**EXERCISE INSTRUCTIONS:** Extract the text of every entry below exactly; leave images out.

Transcribed page contents:
- - -

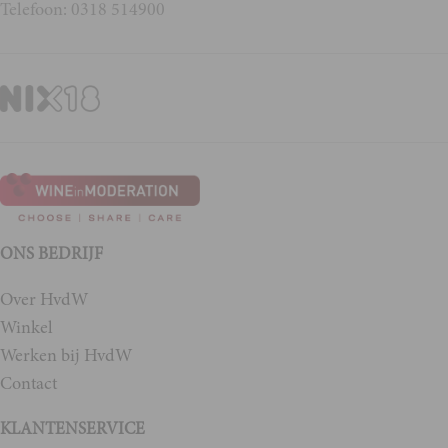
Telefoon: 0318 514900
ONS BEDRIJF
Over HvdW
Winkel
Werken bij HvdW
Contact
KLANTENSERVICE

- - -

**EXERCISE RESULT:**
Telefoon: 0318 514900
ONS BEDRIJF
Over HvdW
Winkel
Werken bij HvdW
Contact
KLANTENSERVICE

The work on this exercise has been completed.